> _RECORD SET_:
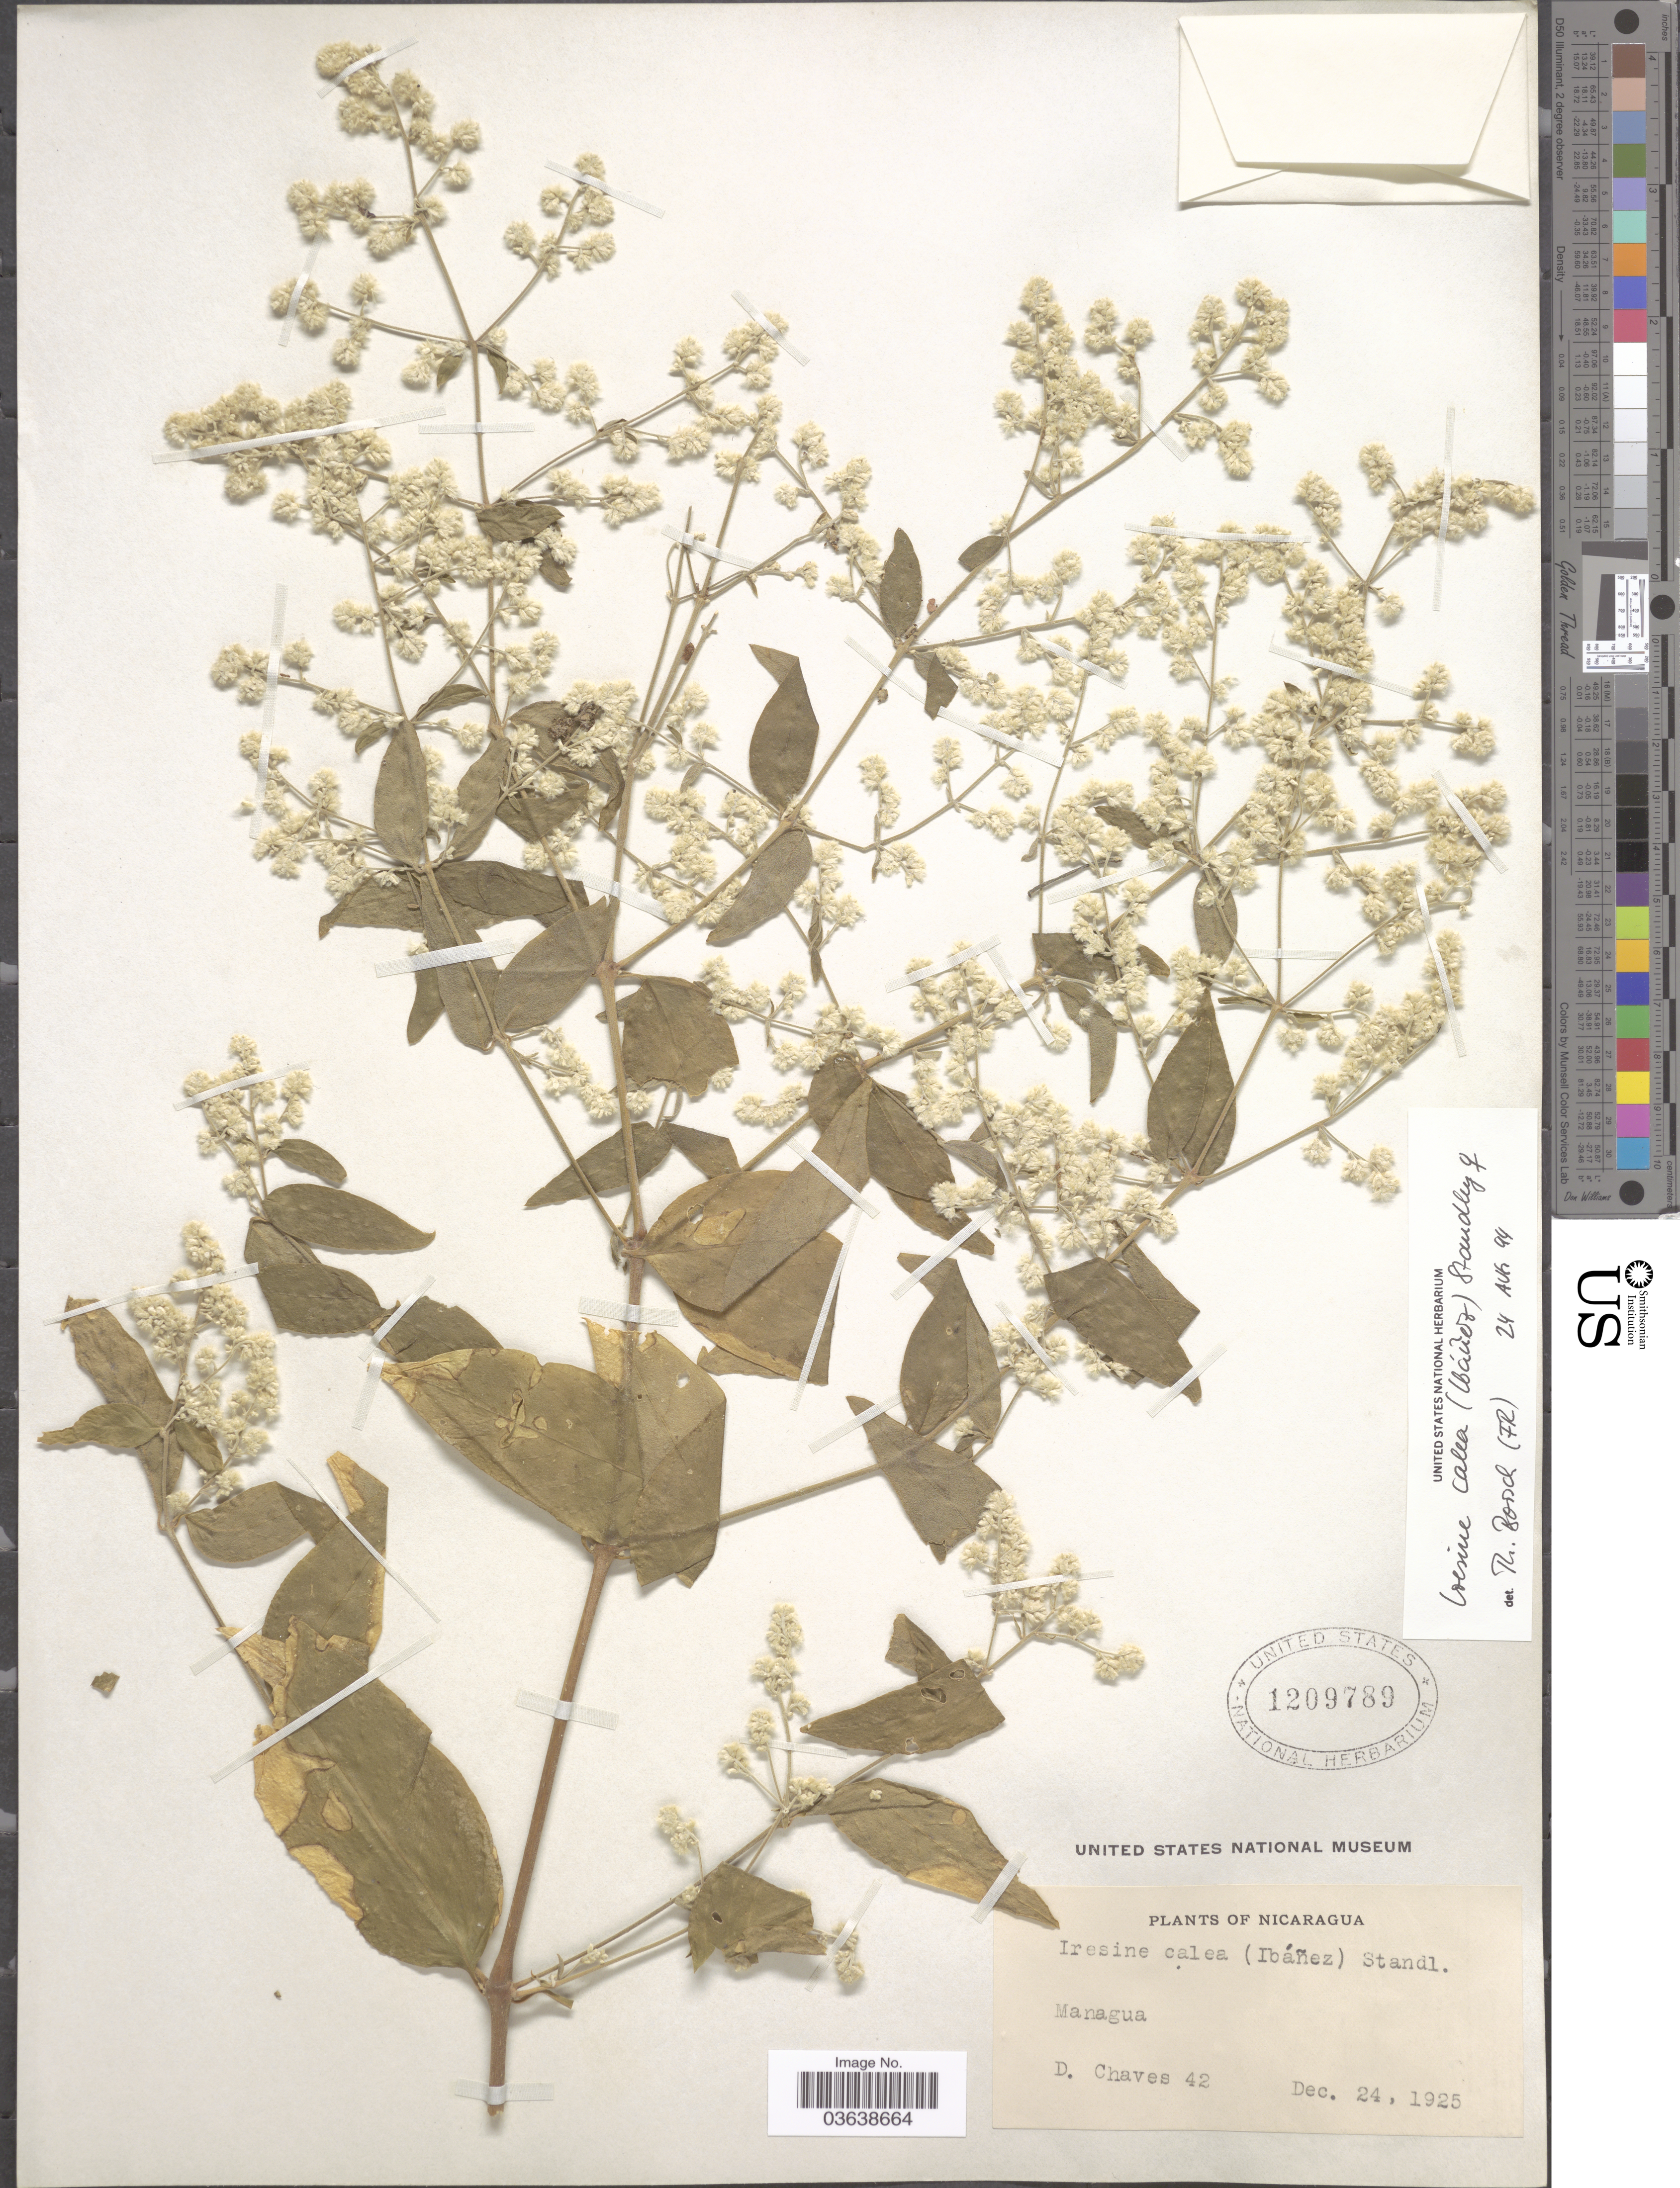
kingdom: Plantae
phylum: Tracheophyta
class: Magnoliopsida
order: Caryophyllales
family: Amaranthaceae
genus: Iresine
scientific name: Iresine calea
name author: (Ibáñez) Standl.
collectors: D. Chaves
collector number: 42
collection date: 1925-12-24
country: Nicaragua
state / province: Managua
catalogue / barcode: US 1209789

> _GIVEN PROBLEM_: Return, unchanged, the lines from the one containing "family: Amaranthaceae" through the last line of the rows, both ends included.

> _SOLUTION FOR THIS TASK_:
family: Amaranthaceae
genus: Iresine
scientific name: Iresine calea
name author: (Ibáñez) Standl.
collectors: D. Chaves
collector number: 42
collection date: 1925-12-24
country: Nicaragua
state / province: Managua
catalogue / barcode: US 1209789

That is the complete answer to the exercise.